Thanks all for the replies so far. As I suspected, this is a great group for adding insight and knowledge. Already been out to the Machinerymax.com site, and 'watching' several auctions. Boy, they have some big powerful tools out there.


----------



## comboprof (Aug 26, 2013)

Check Craig list too.


----------



## MT_Stringer (Jul 21, 2009)

I retired a few years ago. When I was buying tools, I decided to go Grizzly for the table saw, band saw and drum sander. Planer is dewalt, and I have a used Jet 6 inch joiner.

I have been happy with them.
Good luck shopping.


----------



## knotscott (Feb 27, 2009)

No one brand offers the best of every tool. Look past the name and evaluate the tool for what it is. For the primary stationary tools, I'd choose whichever was the best example of that tool type that suits my needs that I could afford. Let the brands earn your business in each case.


----------



## diverlloyd (Apr 25, 2013)

Craigslist usually has full shops for sale. Also if you are buying all at once I wouldnt buy unless I was getting a good package discount. Haggle haggle and haggle some more. Also as sad as it might be most of my local school shop classes are being cut and auctioning off the tools and machinery. It's a sad time in America when that happens.


----------



## dahenley (Sep 1, 2012)

what part of E. Texas? I'm originally from Kilgore and still frequent there to see my family. 
and for those of you who keep saying check craigslist…… theres not a lot of free floating stuff on there in this neck of the woods… not like some of the deals you see posted on here… but you should still keep an eye out for stuff.

Congrats and good luck with the new shop!!!


----------



## BikerDad (Jul 16, 2008)

Go best or at least darn good, not brand. For any given tool, there's two or three companies that make really good examples, but there is no company where everything they make is one of those two or three top tools, except for the real specialty companies that only make lathes, or only make scrollsaws, etc.
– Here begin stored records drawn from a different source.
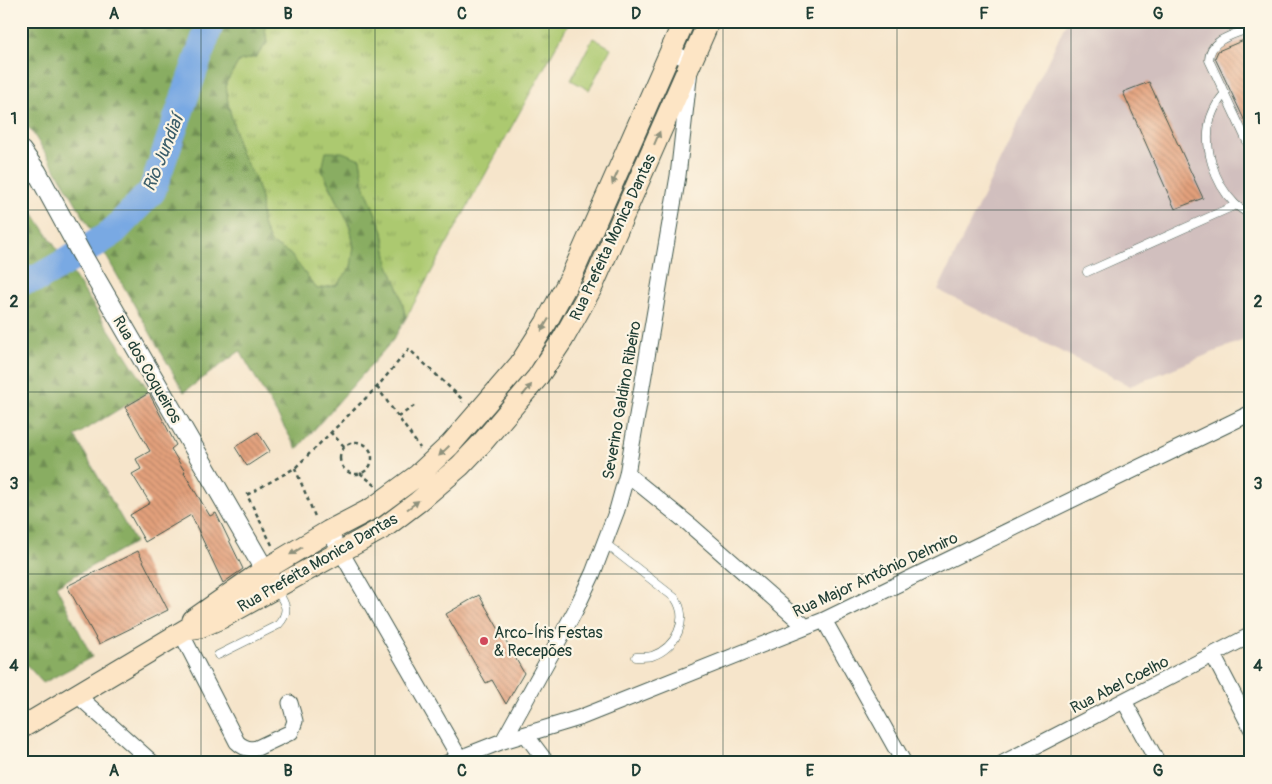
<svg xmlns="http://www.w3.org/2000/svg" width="1272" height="784" font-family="Pangolin,sans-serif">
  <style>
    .industrial { fill: #d1bfbe }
    .grass { fill: url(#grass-tufts); stroke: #668352 }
    .forest { fill: url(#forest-firs); stroke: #54754b }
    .pitch { fill: #acc970; stroke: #668352 }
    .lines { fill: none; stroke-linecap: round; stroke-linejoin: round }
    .river { stroke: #79a9e3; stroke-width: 28 }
    .building { fill: url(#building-back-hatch) }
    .service-casing { stroke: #3f564b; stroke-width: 9 }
    .minor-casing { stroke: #3f564b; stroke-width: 17 }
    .tertiary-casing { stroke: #3f564b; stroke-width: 21 }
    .secondary-casing { stroke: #3f564b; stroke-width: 23 }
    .path { stroke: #3f564b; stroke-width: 2.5; stroke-dasharray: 4 4; stroke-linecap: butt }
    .service { stroke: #fff; stroke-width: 8 }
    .minor { stroke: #fff; stroke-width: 15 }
    .tertiary { stroke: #fff; stroke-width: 19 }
    .secondary { stroke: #fde5c5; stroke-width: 21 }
    .oneway { fill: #8e917c }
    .grid { fill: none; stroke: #1f3d34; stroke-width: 1; stroke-opacity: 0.55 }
    .poi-dot { fill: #d1495b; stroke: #fcf5e5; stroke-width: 2 }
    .labels { text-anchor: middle; stroke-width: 4.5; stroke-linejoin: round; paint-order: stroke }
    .street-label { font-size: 16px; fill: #1f3d34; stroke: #fcf5e5 }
    .poi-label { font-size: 16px; fill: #1f3d34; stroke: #fcf5e5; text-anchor: start }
    .water-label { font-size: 18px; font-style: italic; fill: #3a5d69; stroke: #fcf5e5 }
    .neatline { fill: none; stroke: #1f3d34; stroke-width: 2 }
    .grid-label { font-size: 16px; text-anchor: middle; font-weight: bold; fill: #1f3d34 }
  </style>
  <defs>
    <pattern id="grass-tufts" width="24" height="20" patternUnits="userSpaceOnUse" patternTransform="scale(1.25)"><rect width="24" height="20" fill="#acc970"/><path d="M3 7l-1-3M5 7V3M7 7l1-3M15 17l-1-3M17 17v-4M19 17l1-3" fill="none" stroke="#8ba45d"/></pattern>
    <pattern id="forest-firs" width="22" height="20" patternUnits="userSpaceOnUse" patternTransform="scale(1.25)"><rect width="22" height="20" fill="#89ad62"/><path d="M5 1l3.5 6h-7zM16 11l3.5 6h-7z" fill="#6f8e52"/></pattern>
    <pattern id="building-back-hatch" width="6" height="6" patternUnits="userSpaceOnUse" patternTransform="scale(1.25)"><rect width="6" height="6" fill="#e3a07c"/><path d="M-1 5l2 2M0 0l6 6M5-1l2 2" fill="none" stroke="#b78466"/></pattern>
  </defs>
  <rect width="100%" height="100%" fill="#fcf5e5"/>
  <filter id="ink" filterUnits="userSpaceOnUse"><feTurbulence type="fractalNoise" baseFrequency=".02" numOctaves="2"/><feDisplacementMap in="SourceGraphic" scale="10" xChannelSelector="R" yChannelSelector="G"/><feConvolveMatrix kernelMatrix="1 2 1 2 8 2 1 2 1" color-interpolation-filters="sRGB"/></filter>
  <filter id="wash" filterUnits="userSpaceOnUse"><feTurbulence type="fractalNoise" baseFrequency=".0096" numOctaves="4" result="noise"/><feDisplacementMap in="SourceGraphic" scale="20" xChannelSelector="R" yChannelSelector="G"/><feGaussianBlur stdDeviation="1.12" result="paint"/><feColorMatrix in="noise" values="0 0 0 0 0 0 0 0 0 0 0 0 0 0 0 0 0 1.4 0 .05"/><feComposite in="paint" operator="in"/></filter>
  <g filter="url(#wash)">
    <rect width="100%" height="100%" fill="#f6e5cb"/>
    <!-- industrial -->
    <path class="industrial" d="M1067,21H1251V337L1130,386L938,290Z"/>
    <!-- grass -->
    <path class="grass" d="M264,21H570L406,318L399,290L388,263L383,232L364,185L360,159L322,170C334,200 362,232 351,266C349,273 341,279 337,285L317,289L290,254L270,242L262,222L261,199L255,178L240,152L228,103L226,83L239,61L256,57L267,43Z"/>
    <!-- forest -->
    <path class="forest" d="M21,21H264L267,43L256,57L239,61L226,83L228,103L240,152L255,178L261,199L262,223L270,242L290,254L317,289L337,285L351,267L354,247L350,226L322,170L326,152H342L360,159L364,185L383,232L388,263L399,290L406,318L393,340L297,449L240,351L184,392L73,198L31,130L21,121Z
      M21,194L149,391L75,436L135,542L56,586L92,657L43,683L25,663L21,662Z"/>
    <!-- pitch -->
    <path class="pitch" d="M593,38L611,48L589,90L571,80Z"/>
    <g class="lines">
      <!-- river -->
      <path class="river" d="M21,281L38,278L81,253L112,233L152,191L211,21"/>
    </g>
    <g id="blocks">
      <!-- building -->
      <path class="building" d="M1251,37V134L1215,58L1218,51Z
        M1149,82L1203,198L1175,209L1123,92Z
        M149,393L176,445L171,449L185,472L184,473L210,516L216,513L243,569L223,583L191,515L145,542L130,515L150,503L132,474L141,469L136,459L150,451L125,407Z
        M258,432L270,451L247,466L235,447Z
        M138,551L168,610L99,644L67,586Z
        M479,595L524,673L506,704L492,680L486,683L446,614Z"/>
    </g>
  </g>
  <g filter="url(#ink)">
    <use href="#blocks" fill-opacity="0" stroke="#3f564b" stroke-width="1"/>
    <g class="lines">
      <defs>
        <path id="service" d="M1251,28C1235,34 1209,39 1209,60L1251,150
          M1225,93C1219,100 1214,108 1211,117C1202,145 1214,183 1235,204C1239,208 1246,212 1251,215
          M1087,272L1236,205
          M606,544L675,598C690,619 676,648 652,656C647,657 642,657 636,657
          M218,655L278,625C291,611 285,603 276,589"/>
        <path id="minor" d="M627,474L690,525L806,627
          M329,531L459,757
          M824,620L904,763
          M181,633L237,742C243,748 249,750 257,748L291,732L295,721L290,703
          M1213,655L1251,728
          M77,695L153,763
          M1124,701L1158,763
          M526,735L547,763
          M503,741L575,611L593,573L617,510L627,474L678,176L691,61L671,52
          M447,763L503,741L579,718L824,620L1251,413
          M1003,763L1251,635"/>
        <path id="tertiary" d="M21,150L37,172L81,253L271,581"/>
        <path id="secondary" d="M193,620L264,570L329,531L373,508L418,475L450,445L520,364L546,323L572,275L684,21
          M21,728L187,629L200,627L221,618L385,527L418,502L460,466L481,444L537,378L563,339L592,287L709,21"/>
      </defs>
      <!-- service casing -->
      <use href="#service" class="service-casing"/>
      <!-- minor casing -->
      <use href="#minor" class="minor-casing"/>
      <!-- tertiary casing -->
      <use href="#tertiary" class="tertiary-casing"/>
      <!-- secondary casing -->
      <use href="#secondary" class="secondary-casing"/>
      <!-- path -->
      <path class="path" d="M377,387L420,448
        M398,417L417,404
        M330,432L345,447
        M340 458a16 16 0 1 1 32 0a16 16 0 1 1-32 0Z
        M295,468L316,519
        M360,473L376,486
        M272,545L247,495L295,468L377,387L409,349L463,400L462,402"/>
      <!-- service -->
      <use href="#service" class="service"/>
      <!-- minor -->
      <use href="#minor" class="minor"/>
      <!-- tertiary -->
      <use href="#tertiary" class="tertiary"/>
      <!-- secondary -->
      <use href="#secondary" class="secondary"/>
    </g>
    <!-- one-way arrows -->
    <defs><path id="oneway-solid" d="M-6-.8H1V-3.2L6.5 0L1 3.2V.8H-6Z" transform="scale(1.25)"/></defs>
    <g class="oneway">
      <use href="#oneway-solid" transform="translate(657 138) rotate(-67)"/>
      <use href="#oneway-solid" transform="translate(615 178) rotate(114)"/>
      <use href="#oneway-solid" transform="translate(545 325) rotate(121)"/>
      <use href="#oneway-solid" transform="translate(527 390) rotate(-51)"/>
      <use href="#oneway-solid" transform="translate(444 451) rotate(136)"/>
      <use href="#oneway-solid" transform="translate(413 505) rotate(-37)"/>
      <use href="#oneway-solid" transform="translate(296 551) rotate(149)"/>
    </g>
  </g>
  <!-- grid -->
  <path class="grid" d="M201,21V763M375,21V763M549,21V763M723,21V763M897,21V763M1071,21V763M21,210H1251M21,392H1251M21,574H1251"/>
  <!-- markers -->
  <circle class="poi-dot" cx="484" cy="641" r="5"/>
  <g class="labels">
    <!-- street labels -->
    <g class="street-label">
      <text transform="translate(612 237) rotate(-65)" y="6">Rua Prefeita Monica Dantas</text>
      <text transform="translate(148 369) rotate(60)" y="6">Rua dos Coqueiros</text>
      <text transform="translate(621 400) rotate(-80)" y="6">Severino Galdino Ribeiro</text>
      <text transform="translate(317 562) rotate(-30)" y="6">Rua Prefeita Monica Dantas</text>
      <text transform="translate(875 574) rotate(-25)" y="6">Rua Major Antônio Delmiro</text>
      <text transform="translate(1119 684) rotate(-27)" y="6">Rua Abel Coelho</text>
    </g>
    <!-- poi labels -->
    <g class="poi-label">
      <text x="494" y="638">Arco-Íris Festas<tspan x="494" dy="18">&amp; Recepões</tspan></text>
    </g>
    <!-- water labels -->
    <g class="water-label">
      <text transform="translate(163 153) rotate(-68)" y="6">Rio Jundiaí</text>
    </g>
  </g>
  <!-- margin -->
  <rect width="1272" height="784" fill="none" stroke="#fcf5e5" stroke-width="55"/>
  <rect x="28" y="28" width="1216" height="728" class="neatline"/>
  <g class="grid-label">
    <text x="114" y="19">A</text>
    <text x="288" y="19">B</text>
    <text x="462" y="19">C</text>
    <text x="636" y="19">D</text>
    <text x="810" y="19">E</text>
    <text x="984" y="19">F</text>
    <text x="1158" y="19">G</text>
    <text x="14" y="124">1</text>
    <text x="1258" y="124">1</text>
    <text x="14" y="307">2</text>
    <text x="1258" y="307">2</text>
    <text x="14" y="489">3</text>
    <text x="1258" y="489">3</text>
    <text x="14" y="671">4</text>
    <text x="1258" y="671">4</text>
    <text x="114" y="776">A</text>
    <text x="288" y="776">B</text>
    <text x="462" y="776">C</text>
    <text x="636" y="776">D</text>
    <text x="810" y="776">E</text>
    <text x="984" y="776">F</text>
    <text x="1158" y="776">G</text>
  </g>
</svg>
Not even Festool.


----------



## RichardHillius (Oct 19, 2013)

The only advantage of a single brand is they look pretty in pictures and possibly makes getting spare parts a little easier. The tools really don't interact with each other so you will never have a issue dealing with a board you jointed on a Powermatic, Planned on a Grizzly and cut to size on a Saw Shop like you might with some other things like computer parts.

It's personal preference of course and there is nothing wrong with going all one brand but I wouldn't necessarily exclude a tools because it's your house brand either unless you really want to be loyal to one brand and even than ask yourself how important that really is in this day and age?


----------



## Rick Dennington (Aug 27, 2009)

Nice score on the new retirement home and workshop….Once you get your tools bought, you're well on your way to making dust and chips…..Away from that, I was looking at your avatar, and the boat behind your tow vechile…..Is that Skeeter or Triton, or…? I fish bass tournaments, mainly money tournaments, and I run a Ranger…..I live on Bull Shoals Lake (well almost), and 5-10 minutes from the ramps….It's up here in the Ozark Mts…..Was just curious as to what rig you run….Good luck on getting the shop originazed and up and running…


----------



## CharlesA (Jun 24, 2013)

I've done well with CL, but I live in a metro region. You can use http://www.searchtempest.com/ to search CL and eBay within a geographical region (little as 25 miles-as far out as you can go). That can be helpful.


----------